22 March, 2016

Letter to My Second Son

When my first boy, Digory, was six weeks old, I wrote him a letter about how his life is a book that only he can write. It's taken me a bit longer to get round to writing a letter to my second son, Wilfred, but here it is...



Our dearest Wilfred,

What story are you telling today? I’m not asking what narrative you intend to follow for the rest of your life – nothing so grand; I’m only asking what story are you telling now, today, this minute? Your life is a book, but in every book there are chapters, and each chapter is made up of paragraphs. Each paragraph is full of sentences which in turn are built one word at a time. Big words. Beautiful words. The mundane and the astonishing. Every story is made up of a million smaller stories; each life made up of years and days and minutes. So, what story are you telling today?

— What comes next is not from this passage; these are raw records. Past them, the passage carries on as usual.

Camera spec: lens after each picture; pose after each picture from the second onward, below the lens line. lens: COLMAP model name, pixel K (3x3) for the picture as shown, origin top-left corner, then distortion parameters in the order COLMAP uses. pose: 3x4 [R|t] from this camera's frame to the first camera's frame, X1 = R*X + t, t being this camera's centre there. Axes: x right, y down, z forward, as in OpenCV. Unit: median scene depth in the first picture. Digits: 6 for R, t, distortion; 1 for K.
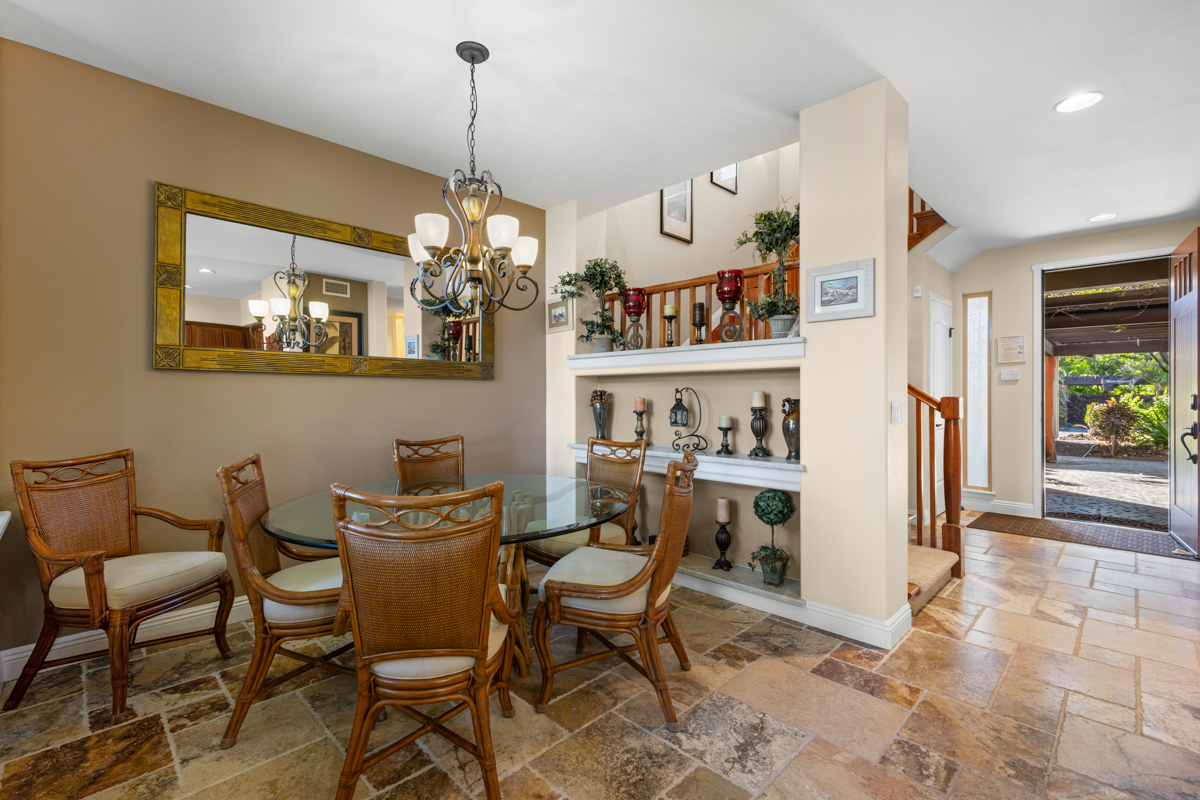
lens RADIAL K [[528.2, 0, 603.2], [0, 528.2, 394.9], [0, 0, 1]] dist [0.003056, 0.000182]
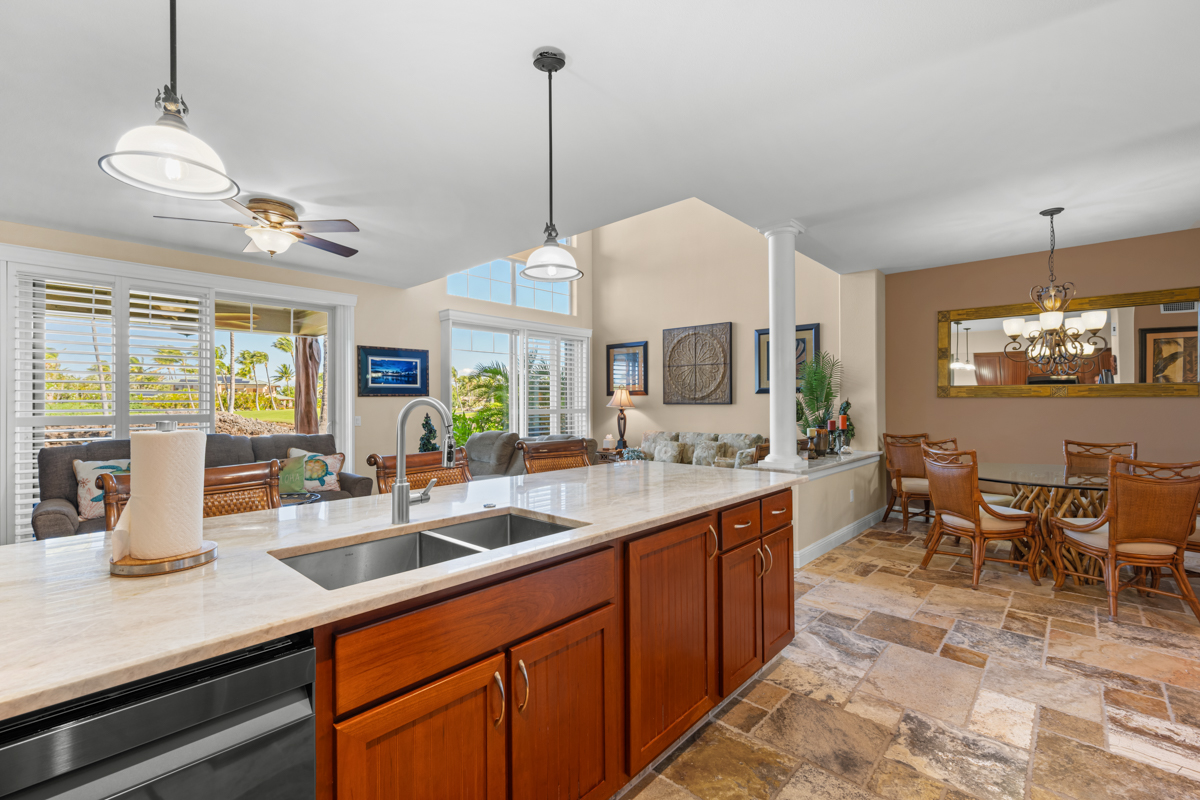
lens RADIAL K [[528.2, 0, 603.2], [0, 528.2, 394.9], [0, 0, 1]] dist [0.003056, 0.000182]
pose [[0.045211, -0.015415, -0.998859, 1.096578], [0.004734, 0.999873, -0.015216, -0.029009], [0.998966, -0.004041, 0.045278, -0.410823]]
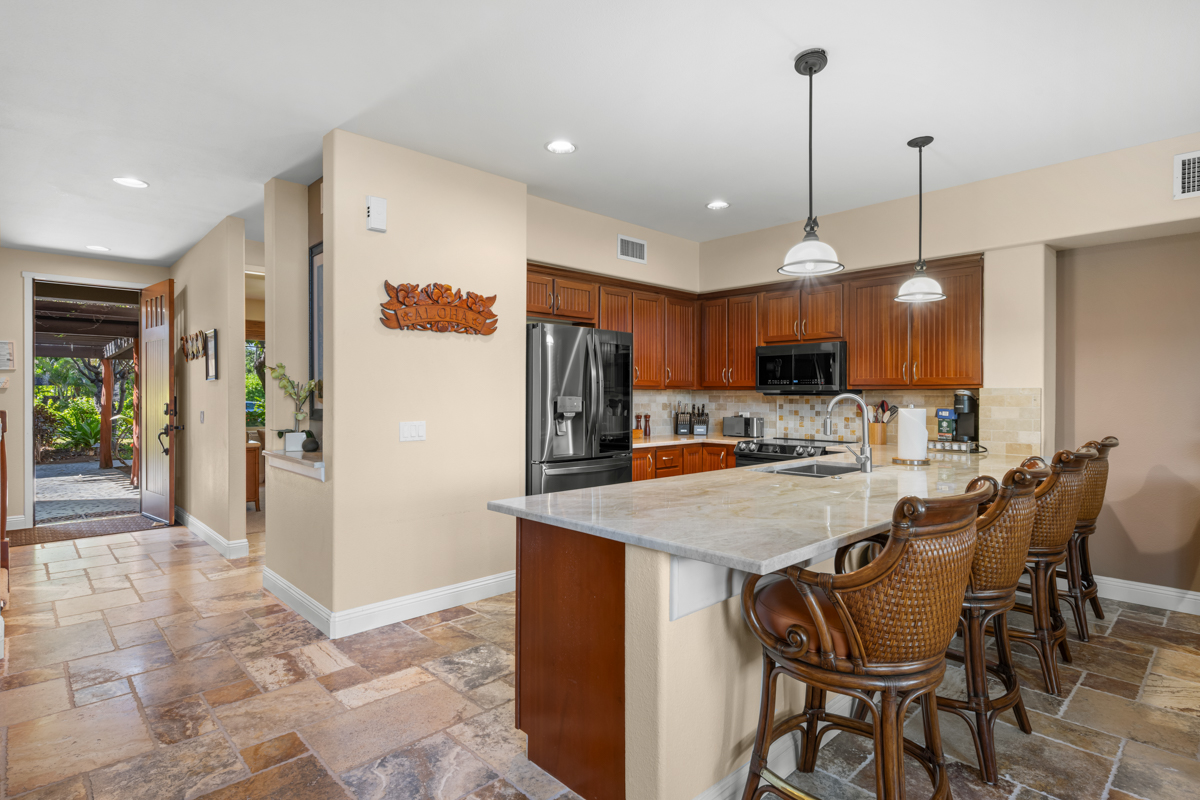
lens RADIAL K [[620.6, 0, 600.0], [0, 620.6, 400.0], [0, 0, 1]] dist [0.001660, 0.000427]
pose [[0.027291, -0.009370, 0.999584, -0.545256], [-0.001172, 0.999955, 0.009406, -0.033020], [-0.999627, -0.001428, 0.027279, -0.174236]]
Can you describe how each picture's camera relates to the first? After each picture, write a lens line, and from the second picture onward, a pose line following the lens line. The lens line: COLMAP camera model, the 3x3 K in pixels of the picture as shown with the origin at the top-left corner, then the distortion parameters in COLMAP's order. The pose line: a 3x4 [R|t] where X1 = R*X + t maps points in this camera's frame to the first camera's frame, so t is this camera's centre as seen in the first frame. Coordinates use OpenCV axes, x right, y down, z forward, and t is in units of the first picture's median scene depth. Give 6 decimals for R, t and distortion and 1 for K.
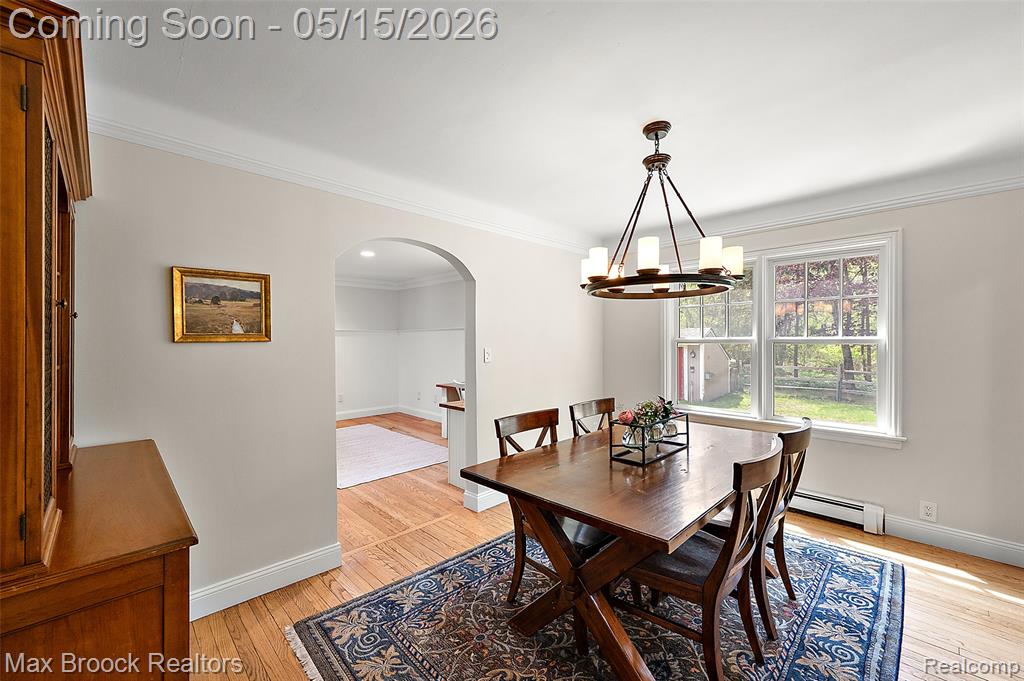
lens RADIAL K [[406.7, 0, 513.0], [0, 406.7, 343.7], [0, 0, 1]] dist [-0.002090, -0.000129]
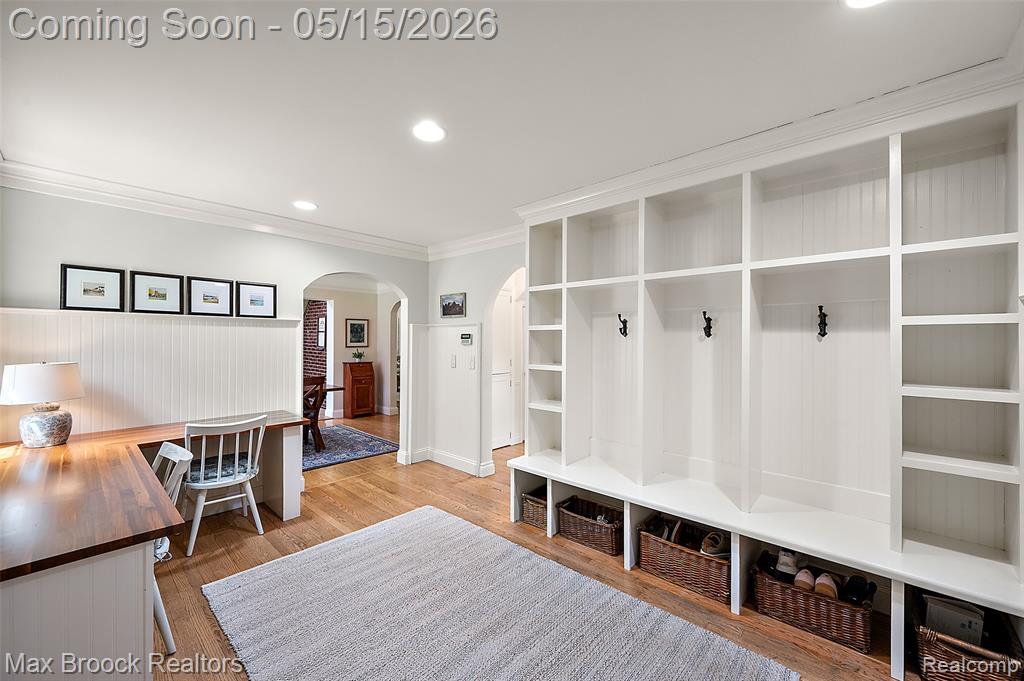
lens RADIAL K [[406.7, 0, 516.8], [0, 406.7, 337.8], [0, 0, 1]] dist [-0.002090, -0.000129]
pose [[-0.997756, 0.012137, -0.065849, -0.621906], [0.012068, 0.999926, 0.001444, -0.019396], [0.065862, 0.000646, -0.997829, 2.107051]]
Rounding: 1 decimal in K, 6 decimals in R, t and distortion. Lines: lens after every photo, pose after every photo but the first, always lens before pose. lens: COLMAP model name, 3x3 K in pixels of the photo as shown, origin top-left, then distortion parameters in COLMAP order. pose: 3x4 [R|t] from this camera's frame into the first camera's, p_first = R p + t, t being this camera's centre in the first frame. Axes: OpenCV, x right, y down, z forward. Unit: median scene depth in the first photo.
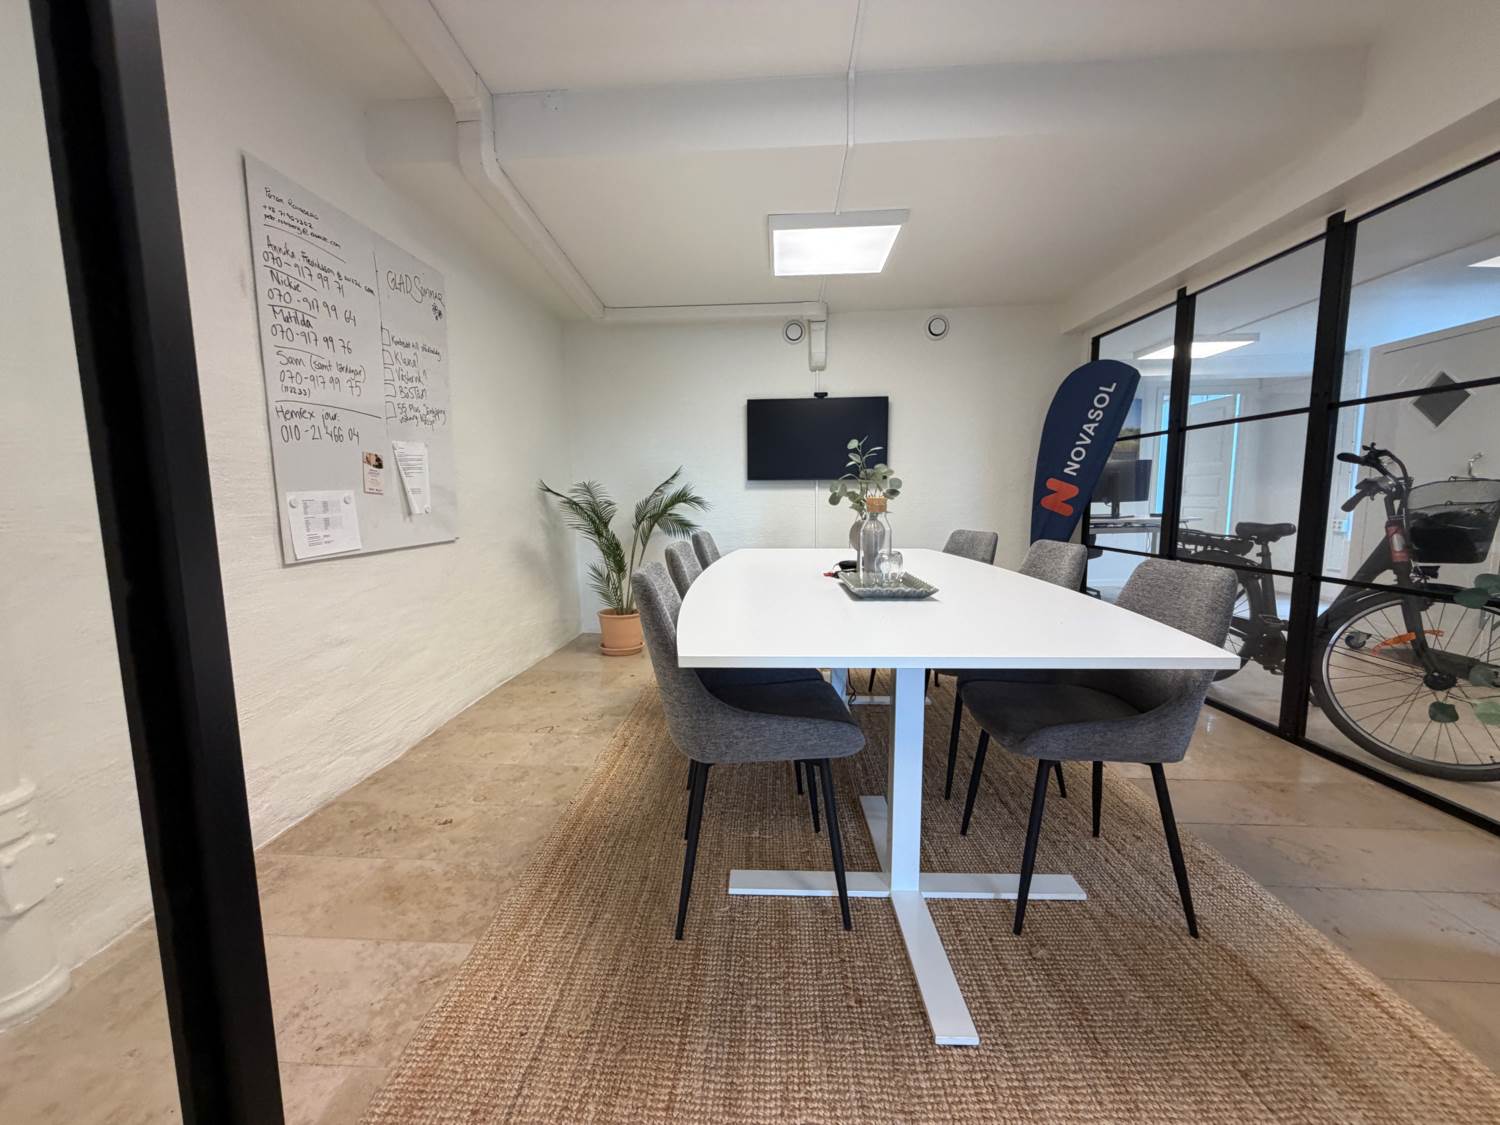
lens RADIAL K [[598.1, 0, 746.3], [0, 598.1, 566.3], [0, 0, 1]] dist [-0.001920, 0.000879]
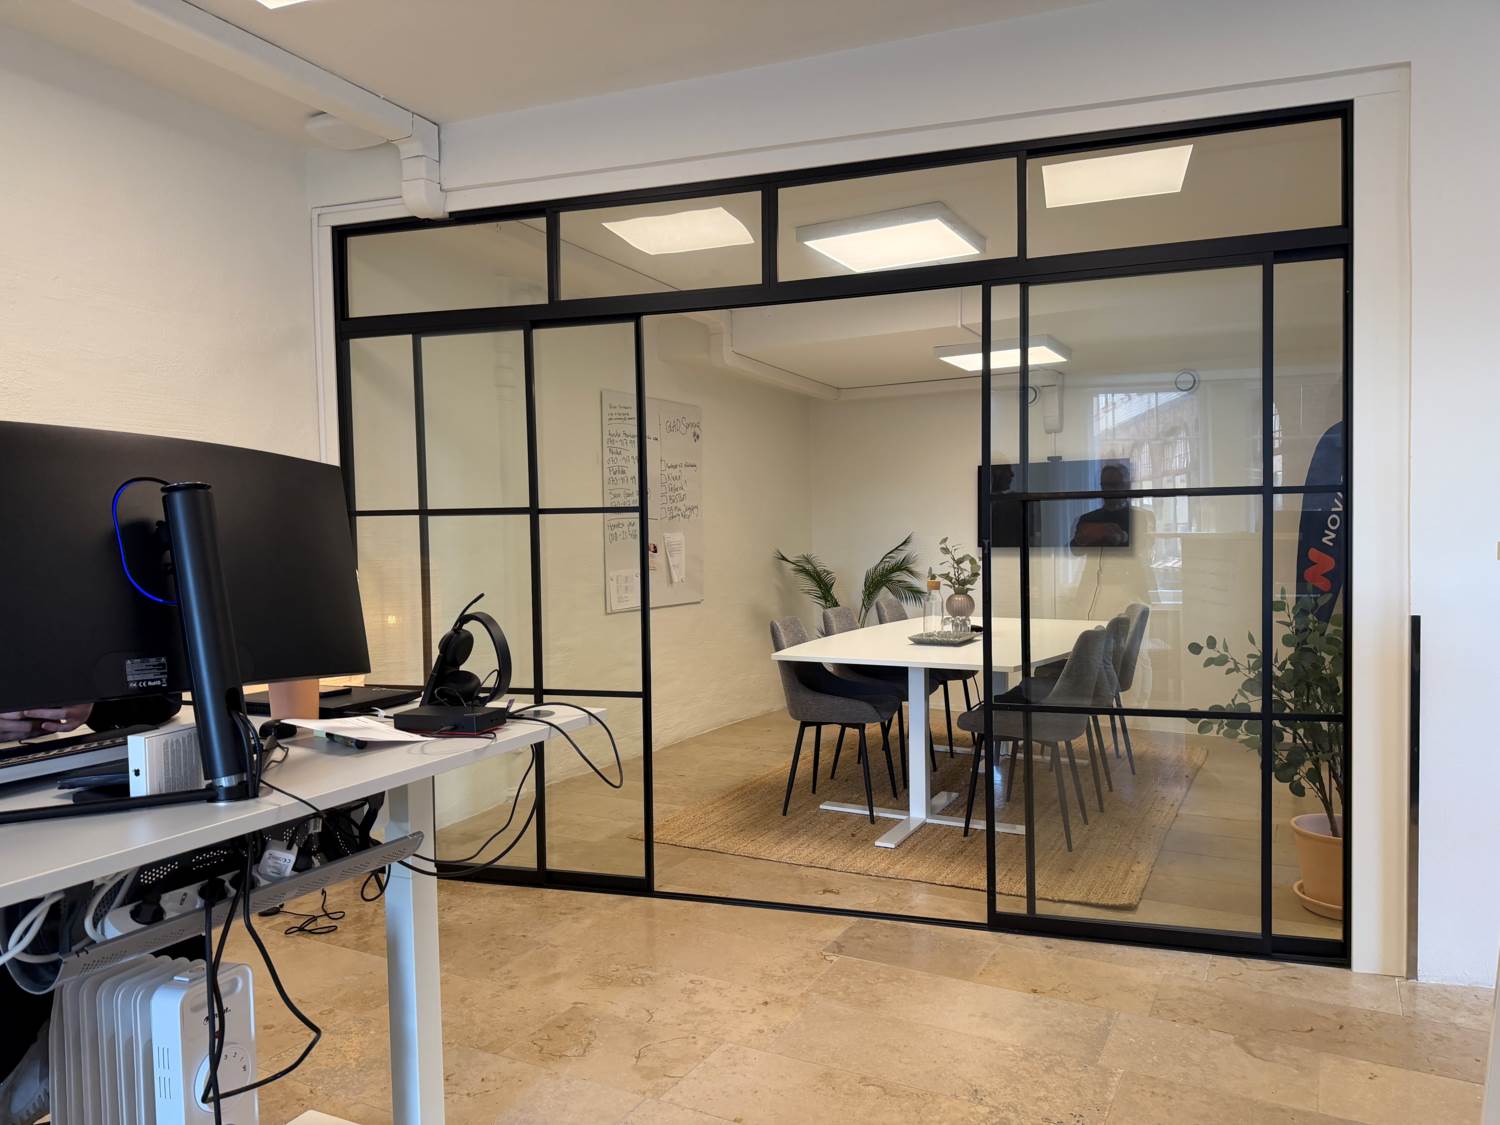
lens RADIAL K [[1052.7, 0, 751.3], [0, 1052.7, 567.6], [0, 0, 1]] dist [0.078096, -0.101413]
pose [[0.906442, 0.010204, -0.422206, 0.659828], [-0.045246, 0.996301, -0.073060, 0.051091], [0.419899, 0.085328, 0.903551, -1.173630]]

Storytelling is a funny thing, Wilfy. It’s not all about fantastic plots and spectacular twists. Sometimes it’s not even what you’re telling; it’s how you’re telling it. There are some people who never travel more than five miles from the place they were born, but who lead lives that tell beautiful stories. There are some people who travel the world and lead a thousand lives in one lifespan, but they never find a story worth telling. You see, the stories we tell are sometimes – perhaps often – only loosely related to the facts our lives are built on. No good book is a bland list of events in chronological order. No good life is either.

Sometimes this mismatch between the stuff that happens to us and the stories we tell about that stuff is a good thing. The most wonderful quotation in literature is from The Secret Garden by Frances Hodgson Burnett: If you look the right way, you can see that the whole world is a garden. What is that if it isn’t storytelling? To be able to look at disaster, or disappointment, or just the humdrum rise and fall of an ordinary sort of life and to see a garden within it, is a gift. If I could give you one thing, Wilfred, it would be that ability to take hold of your life – big and full of adventure, or small and simple – and tell a story with it that is full of colour and growth and joy; to see flowers in bare earth. I can’t, of course. It’s something only you can learn. Some people never see flowers, even when walking in Eden.

This mismatch can be a difficult thing too. You see, we can’t just be storytellers, we must also be storylisteners. Some people will listen to the stories you tell and they will hear something you never meant them to hear – they will twist your story and make it into something new, a story of their own. You will tell them about an achievement you are proud of, and they will think you are telling a story about their own under-achievement; you will tell a story of finding the love of your life, and they will turn it into a story about their own loneliness. You can’t help this, Wilfy. Be kind, be honest, and don’t worry about it too much. 

There will be times however, when you will tell ugly stories on purpose. You’ll apologise without sincerity, or you will disguise a criticism within a compliment, knowing it will wound. I know you will, because we all do it sometimes. We all forget that we are not only the heroes of our own stories, but characters in other people’s stories too. Storytellers are marvellous, beautiful, hopeful things. Storytellers are cruel. We are all storytellers. Our only hope is to keep telling the marvellous, beautiful, hopeful stories until they drown out any cruel stories within us.

That’s the secret, you see. You can’t always control the events that happen in your life, but you can choose the stories you tell about them. At the end of your life – may it be long and happy – you will head off to start the next great story, and you will leave behind people who know you. And those people will tell stories about you. What tales do you want them to tell? Because they will repeat the tales you told them during your lifetime. If you want them to tell stories of a kind-hearted man, then you must be kind-hearted. If you want them to tell tales of a man who loved beyond measure, then love people beyond measure. It’s so simple. Isn’t that wonderful? This thing we call life is actually kind of simple at the heart of it. Stop and ask yourself, what story am I telling today (this minute, in this conversation) and is it the story I want to be telling. If it isn’t a story you want to be remembered for telling, tell a different one. That is all.

The stories you’ve been telling us over these first six months of your life are simple ones: the joy of a familiar face leaning over your cot in the morning; the anguish of having that Lego brick you finally got your hands on taken away from you again before you could swallow it. As a character in my story you have become indispensible, intricately wound up in my own tale. You have brought sunshine and you have brought something indefinable I never knew I was missing. I have so many wishes and dreams for your life. I want every story you tell to be a happy one. And I know that can’t happen. The chapters of your life are not mine for writing. Daddy and I can only play our part, as characters in your story, and hope that we give you the right words to become the storyteller you want to be.

Be kind, Wilfred. If nothing else, be kind. Love greatly. Love without fearing the consequences of loving. Be bold in letting people love you. Tell the stories you want to tell. Tell the stories you think the world needs to hear. Listen carefully. Laugh freely. See flowers.